Statham stars as Phil Broker, a former DEA agent whose undercover operation is (literally) blown in an extended and bloody opening sequence. Barely escaping with his life, Broker turns in his badge and gun and moves his family to a faraway little town to live out their days riding horses and chewin’ grass. Unfortunately, the town is brimming with corruption thanks to a grimy but thriving meth operation headed by town menace Gator Bodine (James Franco). Things take a turn after a minor scuffle between Broker’s daughter and a troublemaker at her school riles the boy’s mother (Kate Bosworth, looking ghastly thin), provoking her to enlist the help of Gator, who just happens to be her brother.

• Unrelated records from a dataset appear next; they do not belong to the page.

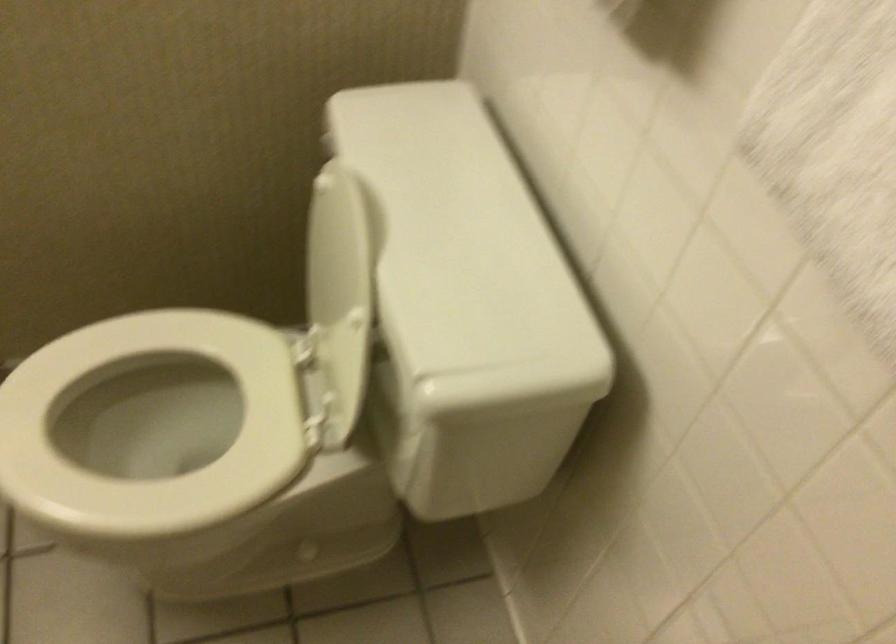
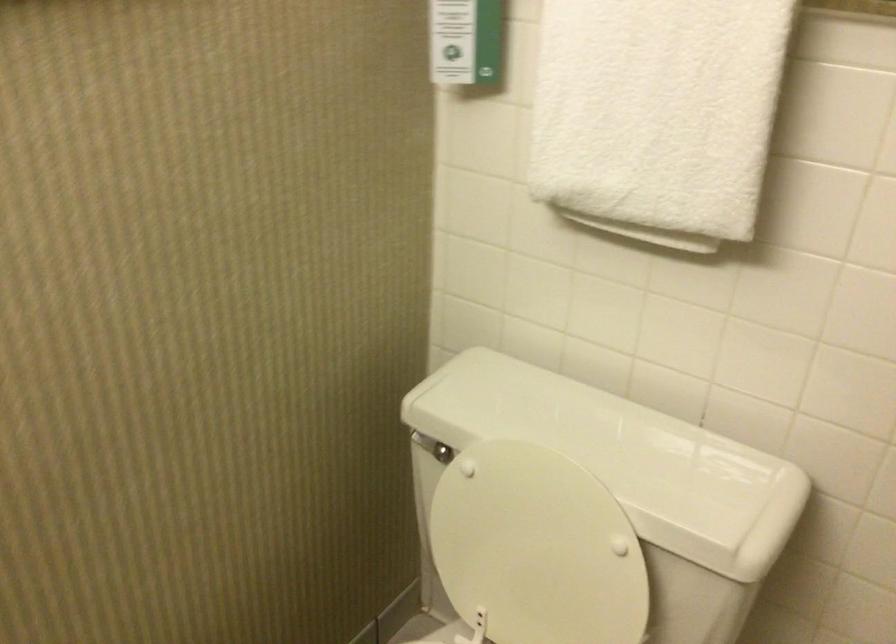
Locate, in the second image, the point that corresponds to (337,147) in the first image.

(425, 444)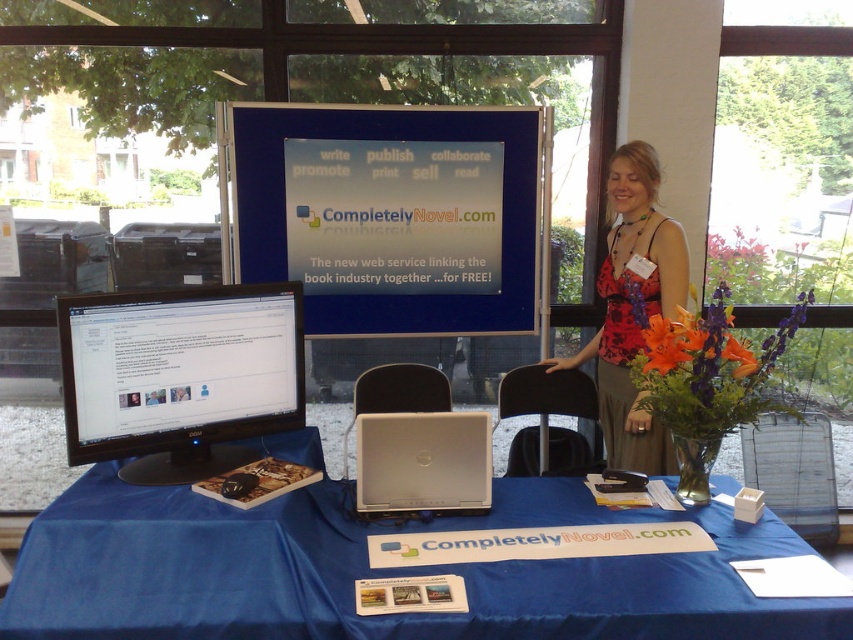
I want to click on blue fabric table at center, so click(x=376, y=572).

Which is behind, point (334, 529) or point (608, 168)?

Point (608, 168)

Locate an element on the screen. The height and width of the screenshot is (640, 853). blue fabric table at center is located at coordinates pos(376,572).

Is point (358, 305) closer to viewer compared to point (213, 292)?

No, (358, 305) is further to viewer.

Is blue plastic signboard at center to the right of black glossy monitor at left from the viewer's perspective?

Correct, you'll find blue plastic signboard at center to the right of black glossy monitor at left.

Does point (305, 221) come closer to viewer compared to point (143, 314)?

No, (305, 221) is behind (143, 314).

This screenshot has height=640, width=853. Find the location of `blue plastic signboard at center`. blue plastic signboard at center is located at coordinates (390, 214).

Does blue fabric table at center appear on the right side of blue plastic signboard at center?

Yes, blue fabric table at center is to the right of blue plastic signboard at center.

From the picture: Can you confirm if blue fabric table at center is positioned below blue plastic signboard at center?

Yes, blue fabric table at center is below blue plastic signboard at center.

Who is more distant from viewer, (215, 625) or (374, 259)?

The point (374, 259) is behind.

The width and height of the screenshot is (853, 640). I want to click on blue fabric table at center, so tap(376, 572).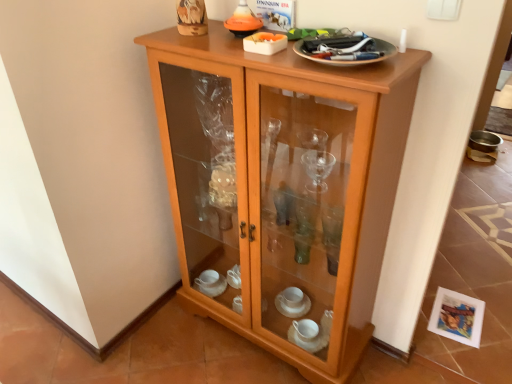
I want to click on free location above metallic silver plate at upper right (from a real-world perspective), so click(x=337, y=39).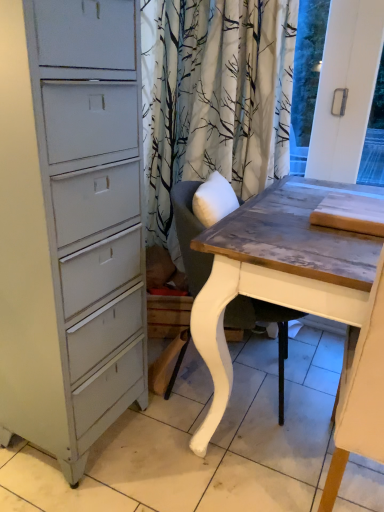
You are a GUI agent. You are given a task and a screenshot of the screen. Output one action in this format:
    pyautogui.click(x=<x>, y=<y>)
    Task: Click on the free region under wooden table at right (from a real-world perspective)
    
    Given the screenshot: What is the action you would take?
    [325, 472]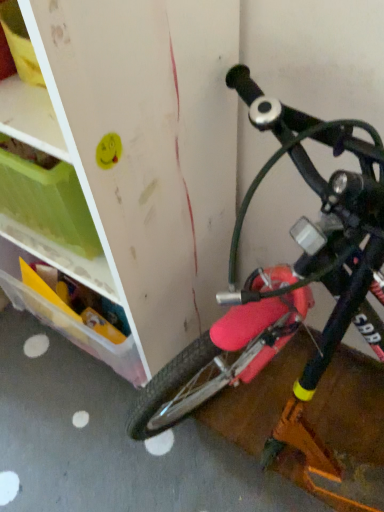
Question: Does translucent plastic storage box at left have a lesser height compared to pink matte bicycle at right?

Choices:
 (A) yes
 (B) no

Answer: (A)

Question: Is translucent plastic storage box at left at the right side of pink matte bicycle at right?

Choices:
 (A) no
 (B) yes

Answer: (A)

Question: Can you confirm if translucent plastic storage box at left is thinner than pink matte bicycle at right?

Choices:
 (A) yes
 (B) no

Answer: (A)

Question: Does translucent plastic storage box at left have a smaller size compared to pink matte bicycle at right?

Choices:
 (A) yes
 (B) no

Answer: (A)

Question: From a real-world perspective, does translucent plastic storage box at left sit lower than pink matte bicycle at right?

Choices:
 (A) no
 (B) yes

Answer: (B)

Question: Does translucent plastic storage box at left have a larger size compared to pink matte bicycle at right?

Choices:
 (A) yes
 (B) no

Answer: (B)

Question: Considering the relative sizes of pink matte bicycle at right and translucent plastic storage box at left in the image provided, is pink matte bicycle at right shorter than translucent plastic storage box at left?

Choices:
 (A) no
 (B) yes

Answer: (A)

Question: Is pink matte bicycle at right further to the viewer compared to translucent plastic storage box at left?

Choices:
 (A) no
 (B) yes

Answer: (A)

Question: Does pink matte bicycle at right have a greater width compared to translucent plastic storage box at left?

Choices:
 (A) yes
 (B) no

Answer: (A)

Question: Are pink matte bicycle at right and translucent plastic storage box at left located far from each other?

Choices:
 (A) no
 (B) yes

Answer: (A)

Question: Is pink matte bicycle at right facing towards translucent plastic storage box at left?

Choices:
 (A) no
 (B) yes

Answer: (A)

Question: From a real-world perspective, is pink matte bicycle at right over translucent plastic storage box at left?

Choices:
 (A) yes
 (B) no

Answer: (A)

Question: Does point (157, 384) appear closer or farther from the camera than point (13, 252)?

Choices:
 (A) farther
 (B) closer

Answer: (B)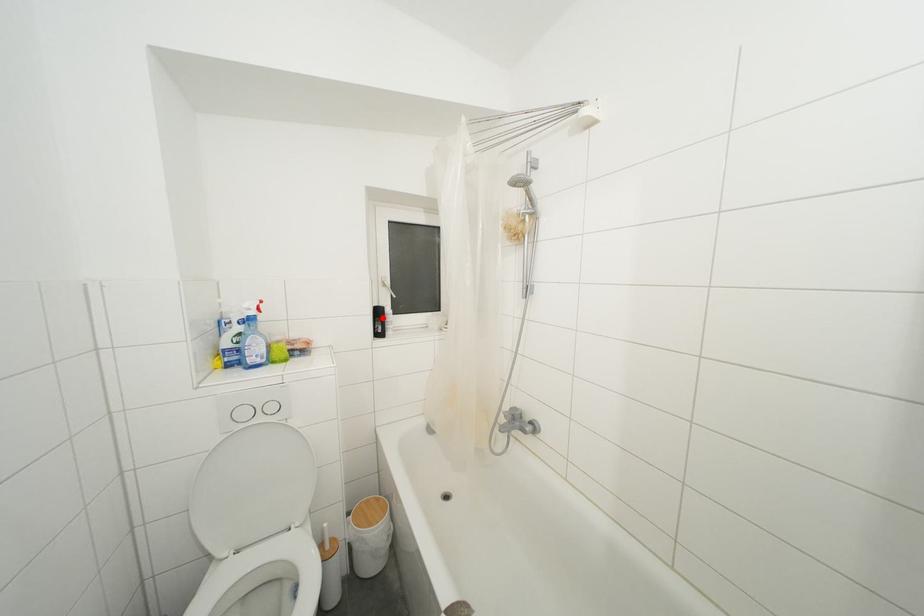
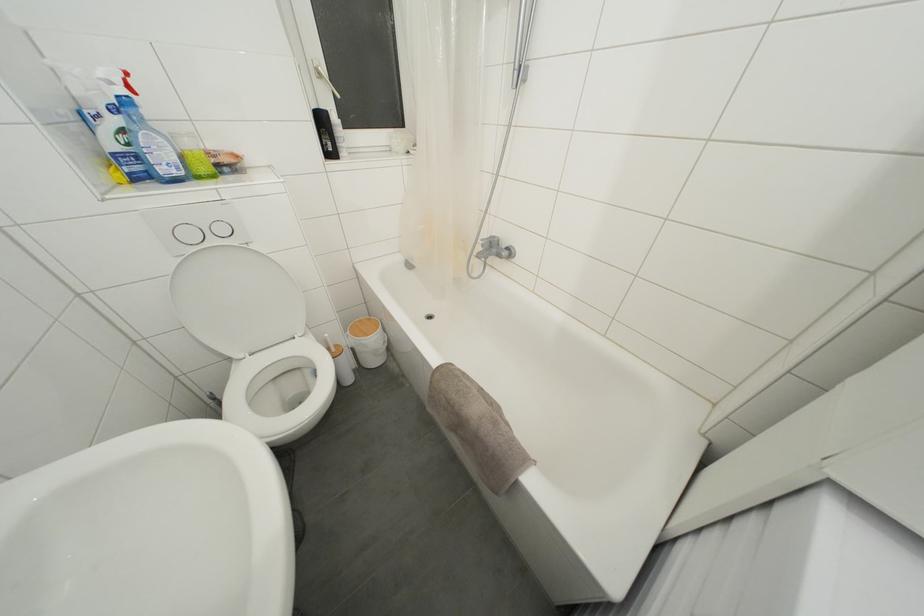
Question: A red point is marked in image1. In image2, is the corresponding 3D point closer to the camera or farther? Reply with the corresponding letter.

He raids Broker’s house, finds evidence of his DEA past, and lo and behold, we’ve got some hell breakin’ loose.
While I wasn’t much a fan of this summer’s Spring Breakers, James Franco’s turn as Alien was, by all accounts, inspired. He’s proven he can embody the spirit of a low-life and drug dealer rather convincingly (see also: Pineapple Express). So why does his performance as Gator feel so toothless? For starters, the dialogue is outright laughable. Even the most accomplished of thespians would have a hard time sputtering most of this drivel out. Secondly, the thugs he surrounds himself with all look weirdly similar to one another, making it damn near impossible to keep track of what’s happening, let alone invest. Add to this the underwhelming direction of Gary Fleder (Don’t Say a Word, Runaway Jury) and what are you left with? Most likely a drunken and regrettable Redbox decision two months down the line.
Statham broods and exacts revenge, utilizing the skills he’s no doubt developed attending Jason Statham’s School Of Being Jason Statham. There’s also a romantic subplot involving him and his daughter’s teacher that’s swiftly forgotten for 30-minute chunks at a time, as well as a blossoming friendship with a new co-worker whose name may as well have been Mr. Exposition. Winona Ryder brings what she can to the largely thankless role of Gator’s sometime junkie companion, but we never learn enough about her to truly sympathize.
Homefront is brainless fun minus the fun. The inevitable final showdown is so shoddily lit and edited you couldn’t root for our hero if you wanted to. Jason Statham is a burgeoning leading man and engaging screen presence who hasn’t yet hitched himself to a project worthy of his charms. (I await your angry emails, Crank defenders.) A quick look at his IMDb page confirms he’ll soon be in another Expendables film, as well as the next in the Fast & Furious franchise entry. At least there’s a built-in audience there. Homefront is destined to walk alone.